- WHAT THE TASK REQUIRES -
Only the number should be given: how many lines below contain "transform".

- Entries taken from a collection -
- Opening Delimiter -

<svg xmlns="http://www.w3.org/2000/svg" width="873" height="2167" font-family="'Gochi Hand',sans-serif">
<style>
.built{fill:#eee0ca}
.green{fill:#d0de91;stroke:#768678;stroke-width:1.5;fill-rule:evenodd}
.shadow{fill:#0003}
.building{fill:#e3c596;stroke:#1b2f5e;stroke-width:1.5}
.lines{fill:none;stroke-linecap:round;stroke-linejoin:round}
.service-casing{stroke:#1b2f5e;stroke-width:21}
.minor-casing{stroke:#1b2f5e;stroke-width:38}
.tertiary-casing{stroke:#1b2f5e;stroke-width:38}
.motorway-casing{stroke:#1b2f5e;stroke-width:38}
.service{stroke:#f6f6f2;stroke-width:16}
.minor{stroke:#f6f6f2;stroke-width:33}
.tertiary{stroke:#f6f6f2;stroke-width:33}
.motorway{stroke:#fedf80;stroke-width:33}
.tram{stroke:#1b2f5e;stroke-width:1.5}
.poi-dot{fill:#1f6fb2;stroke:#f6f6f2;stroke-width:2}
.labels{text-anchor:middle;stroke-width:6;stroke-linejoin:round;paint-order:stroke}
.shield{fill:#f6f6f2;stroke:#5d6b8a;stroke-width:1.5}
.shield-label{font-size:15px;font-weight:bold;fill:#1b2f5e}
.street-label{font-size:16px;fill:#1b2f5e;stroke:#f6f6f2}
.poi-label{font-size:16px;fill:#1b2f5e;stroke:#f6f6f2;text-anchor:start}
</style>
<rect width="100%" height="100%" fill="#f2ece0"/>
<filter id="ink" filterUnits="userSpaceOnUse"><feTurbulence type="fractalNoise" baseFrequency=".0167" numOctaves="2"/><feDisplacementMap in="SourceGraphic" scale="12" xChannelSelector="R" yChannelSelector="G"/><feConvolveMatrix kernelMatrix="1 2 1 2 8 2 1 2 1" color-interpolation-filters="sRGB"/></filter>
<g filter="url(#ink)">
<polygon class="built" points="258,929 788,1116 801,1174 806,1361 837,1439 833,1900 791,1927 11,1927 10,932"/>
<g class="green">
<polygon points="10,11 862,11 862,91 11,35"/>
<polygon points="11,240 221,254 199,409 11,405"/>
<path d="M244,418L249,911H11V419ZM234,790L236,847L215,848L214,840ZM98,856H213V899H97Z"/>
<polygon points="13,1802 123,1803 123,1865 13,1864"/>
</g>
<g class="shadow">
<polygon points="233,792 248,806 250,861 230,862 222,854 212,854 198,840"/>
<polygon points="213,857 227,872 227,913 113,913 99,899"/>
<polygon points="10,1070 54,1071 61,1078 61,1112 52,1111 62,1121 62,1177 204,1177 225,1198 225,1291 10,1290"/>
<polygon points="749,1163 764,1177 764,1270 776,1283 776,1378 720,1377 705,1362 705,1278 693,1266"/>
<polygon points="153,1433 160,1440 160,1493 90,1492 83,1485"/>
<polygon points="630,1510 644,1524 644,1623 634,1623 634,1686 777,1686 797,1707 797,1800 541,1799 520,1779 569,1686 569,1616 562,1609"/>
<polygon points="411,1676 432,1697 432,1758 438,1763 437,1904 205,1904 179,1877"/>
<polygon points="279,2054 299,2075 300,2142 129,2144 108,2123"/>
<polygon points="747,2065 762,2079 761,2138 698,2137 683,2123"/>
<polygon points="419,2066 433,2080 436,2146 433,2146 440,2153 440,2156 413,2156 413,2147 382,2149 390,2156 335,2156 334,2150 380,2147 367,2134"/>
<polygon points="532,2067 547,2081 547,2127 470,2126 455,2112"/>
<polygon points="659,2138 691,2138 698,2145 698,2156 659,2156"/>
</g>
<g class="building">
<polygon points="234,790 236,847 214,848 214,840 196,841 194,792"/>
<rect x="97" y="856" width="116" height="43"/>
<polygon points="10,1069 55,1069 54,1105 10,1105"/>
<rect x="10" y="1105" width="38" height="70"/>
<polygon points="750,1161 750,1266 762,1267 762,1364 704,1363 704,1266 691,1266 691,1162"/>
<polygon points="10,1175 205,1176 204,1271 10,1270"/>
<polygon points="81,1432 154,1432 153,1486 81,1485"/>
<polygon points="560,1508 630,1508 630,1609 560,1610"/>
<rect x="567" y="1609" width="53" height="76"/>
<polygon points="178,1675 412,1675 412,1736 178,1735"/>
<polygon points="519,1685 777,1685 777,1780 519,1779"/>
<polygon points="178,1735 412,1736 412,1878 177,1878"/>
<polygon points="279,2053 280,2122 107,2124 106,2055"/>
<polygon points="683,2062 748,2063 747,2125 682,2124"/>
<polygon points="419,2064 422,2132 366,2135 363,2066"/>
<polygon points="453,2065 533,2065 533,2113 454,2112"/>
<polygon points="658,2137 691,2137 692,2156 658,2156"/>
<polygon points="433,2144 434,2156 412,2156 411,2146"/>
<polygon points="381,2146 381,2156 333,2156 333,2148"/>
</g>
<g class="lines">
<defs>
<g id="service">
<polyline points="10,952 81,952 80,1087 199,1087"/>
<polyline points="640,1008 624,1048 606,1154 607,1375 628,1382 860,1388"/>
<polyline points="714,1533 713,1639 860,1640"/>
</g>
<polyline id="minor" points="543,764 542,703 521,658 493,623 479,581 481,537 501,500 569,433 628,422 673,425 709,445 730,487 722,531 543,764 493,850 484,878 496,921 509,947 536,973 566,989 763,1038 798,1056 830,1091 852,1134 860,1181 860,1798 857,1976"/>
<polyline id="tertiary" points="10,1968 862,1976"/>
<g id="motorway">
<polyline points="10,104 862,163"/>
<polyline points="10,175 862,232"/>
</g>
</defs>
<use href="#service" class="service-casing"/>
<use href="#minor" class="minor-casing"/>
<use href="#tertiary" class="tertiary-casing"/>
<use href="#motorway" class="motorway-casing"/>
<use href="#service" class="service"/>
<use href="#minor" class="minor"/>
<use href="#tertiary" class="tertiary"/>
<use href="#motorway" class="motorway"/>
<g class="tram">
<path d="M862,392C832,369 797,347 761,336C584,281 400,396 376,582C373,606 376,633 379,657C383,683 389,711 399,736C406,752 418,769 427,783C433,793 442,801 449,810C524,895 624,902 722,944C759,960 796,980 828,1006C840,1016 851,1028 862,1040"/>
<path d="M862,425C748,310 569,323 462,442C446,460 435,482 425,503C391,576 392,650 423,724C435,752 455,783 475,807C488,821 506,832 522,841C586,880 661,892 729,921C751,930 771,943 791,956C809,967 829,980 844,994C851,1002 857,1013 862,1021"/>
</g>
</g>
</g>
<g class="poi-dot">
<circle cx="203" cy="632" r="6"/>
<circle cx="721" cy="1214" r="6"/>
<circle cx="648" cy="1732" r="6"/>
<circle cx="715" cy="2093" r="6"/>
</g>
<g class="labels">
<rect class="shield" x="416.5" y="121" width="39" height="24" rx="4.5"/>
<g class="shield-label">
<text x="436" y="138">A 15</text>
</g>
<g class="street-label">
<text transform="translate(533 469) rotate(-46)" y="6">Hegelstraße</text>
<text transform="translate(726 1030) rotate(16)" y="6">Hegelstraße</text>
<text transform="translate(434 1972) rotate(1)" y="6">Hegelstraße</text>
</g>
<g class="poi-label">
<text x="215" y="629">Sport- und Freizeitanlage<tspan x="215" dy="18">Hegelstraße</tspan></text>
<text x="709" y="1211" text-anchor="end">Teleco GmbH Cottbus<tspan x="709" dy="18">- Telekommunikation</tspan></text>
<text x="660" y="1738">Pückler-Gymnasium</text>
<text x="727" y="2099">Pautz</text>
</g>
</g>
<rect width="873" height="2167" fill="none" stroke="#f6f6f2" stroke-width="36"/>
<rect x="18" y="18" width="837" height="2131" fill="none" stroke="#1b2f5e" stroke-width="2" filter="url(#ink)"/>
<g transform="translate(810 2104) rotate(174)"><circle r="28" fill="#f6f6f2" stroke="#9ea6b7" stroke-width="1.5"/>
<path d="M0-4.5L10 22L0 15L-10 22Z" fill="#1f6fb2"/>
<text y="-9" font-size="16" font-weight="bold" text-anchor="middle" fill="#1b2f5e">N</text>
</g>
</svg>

- Closing Delimiter -

- EXERCISE RESPONSE -
4